_DOKUMENTTEXT_
━━━━━━━━━━━━━━━━

Der Beklagte und Revisionskläger (das Finanzamt --FA--) stellte diesen Grunderwerb mit Bescheid vom 9. April 1980 nach Art. 1 Nr. 1 Buchst. a des früheren Bayerischen Gesetzes über die Grunderwerbsteuerbefreiung für den sozialen Wohnungsbau (GrESWG) vorläufig von der Grunderwerbsteuer frei. Zuvor hatte die Klägerin gegenüber dem FA erklärt, auf dem Grundstück binnen zehn Jahren vier Gebäude bezugsfertig errichten zu wollen, deren Wohnungen nach dem Zweiten Wohnungsbaugesetz vom 27. Juni 1956 (BGBl I, 523, BStBl I 1956, 388) grundsteuerbegünstigt seien. Zur Glaubhaftmachung der Bauabsicht legte die Klägerin einen Generalunternehmervertrag vom 19. Dezember 1979 vor, nach dem die B-KG zur Herstellung der Gebäude gegen eine Gesamtvergütung von ... DM verpflichtet war.

Der Wohnraum wurde 1981 bezugsfertig und als steuerbegünstigt anerkannt. Die Anerkennungsbescheide der betreffenden Stadt gingen am 26. April 1983 beim FA ein.

━━━━━━━━━━━━━━━━

(Auszüge aus einem Datensatz)
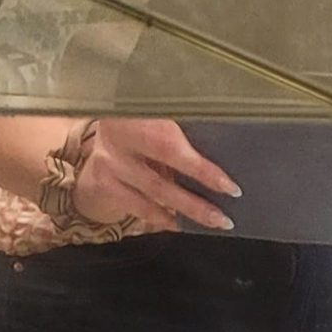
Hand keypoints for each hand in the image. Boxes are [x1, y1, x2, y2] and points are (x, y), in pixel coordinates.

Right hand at [68, 120, 240, 235]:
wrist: (101, 142)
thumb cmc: (141, 129)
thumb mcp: (157, 120)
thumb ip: (181, 130)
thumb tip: (223, 159)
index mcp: (138, 107)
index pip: (175, 138)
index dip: (203, 166)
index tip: (230, 187)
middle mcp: (120, 130)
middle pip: (167, 163)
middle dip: (200, 190)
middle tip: (225, 215)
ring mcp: (109, 158)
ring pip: (156, 190)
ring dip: (188, 209)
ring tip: (214, 221)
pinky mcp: (104, 182)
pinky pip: (138, 206)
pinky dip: (162, 217)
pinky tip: (180, 224)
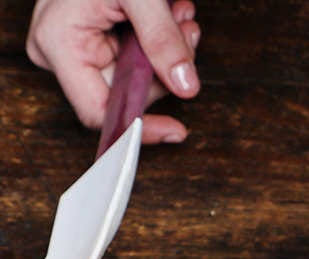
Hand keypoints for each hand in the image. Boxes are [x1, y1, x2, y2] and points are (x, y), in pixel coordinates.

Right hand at [27, 0, 200, 143]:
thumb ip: (163, 40)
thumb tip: (187, 86)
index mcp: (59, 43)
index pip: (98, 111)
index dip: (139, 126)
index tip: (176, 130)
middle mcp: (62, 52)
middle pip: (126, 93)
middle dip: (165, 68)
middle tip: (187, 31)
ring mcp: (77, 47)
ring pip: (138, 76)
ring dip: (169, 51)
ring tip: (178, 15)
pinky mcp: (93, 41)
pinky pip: (135, 58)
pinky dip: (160, 41)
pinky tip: (170, 16)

━━━━━━━━━━━━━━━━

_ARBEITSAUFTRAG 1_
Prüfen Sie, ob die folgenden Aussagen mit dem Text zur Grunderwerbsteuerbefreiung übereinstimmen. Antworten Sie jeweils mit Ja oder Nein und zitieren Sie die entscheidenden Worte wörtlich.
(a) Das FA stellte den Grunderwerb endgültig von der Grunderwerbsteuer frei.
(b) Die Klägerin wollte auf dem Grundstück innerhalb von zehn Jahren vier Gebäude errichten.
(c) Der Wohnraum wurde 1983 bezugsfertig.
_ARBEITSAUFTRAG 2_
Beantworten Sie anhand des Textes zur Grunderwerbsteuerbefreiung kurz die folgenden Fragen:
(a) An welchem Datum erließ das FA den Bescheid?
(b) Wer war nach dem Generalunternehmervertrag zur Herstellung der Gebäude verpflichtet?
(c) Wann gingen die Anerkennungsbescheide der Stadt beim FA ein?
_ARBEITSAUFTRAG 3_
Schreiben Sie aus dem Text zur Grunderwerbsteuerbefreiung den Abschnitt von "Der Beklagte und" bis einschließlich "DM verpflichtet war." wortgetreu ab.

_LÖSUNG 1_
(a) Nein: „vorläufig von der Grunderwerbsteuer frei“
(b) Ja: „auf dem Grundstück binnen zehn Jahren vier Gebäude bezugsfertig errichten zu wollen“
(c) Nein: „Der Wohnraum wurde 1981 bezugsfertig“

_LÖSUNG 2_
(a) Am 9. April 1980
(b) Die B-KG
(c) Am 26. April 1983

_LÖSUNG 3_
Der Beklagte und Revisionskläger (das Finanzamt --FA--) stellte diesen Grunderwerb mit Bescheid vom 9. April 1980 nach Art. 1 Nr. 1 Buchst. a des früheren Bayerischen Gesetzes über die Grunderwerbsteuerbefreiung für den sozialen Wohnungsbau (GrESWG) vorläufig von der Grunderwerbsteuer frei. Zuvor hatte die Klägerin gegenüber dem FA erklärt, auf dem Grundstück binnen zehn Jahren vier Gebäude bezugsfertig errichten zu wollen, deren Wohnungen nach dem Zweiten Wohnungsbaugesetz vom 27. Juni 1956 (BGBl I, 523, BStBl I 1956, 388) grundsteuerbegünstigt seien. Zur Glaubhaftmachung der Bauabsicht legte die Klägerin einen Generalunternehmervertrag vom 19. Dezember 1979 vor, nach dem die B-KG zur Herstellung der Gebäude gegen eine Gesamtvergütung von ... DM verpflichtet war.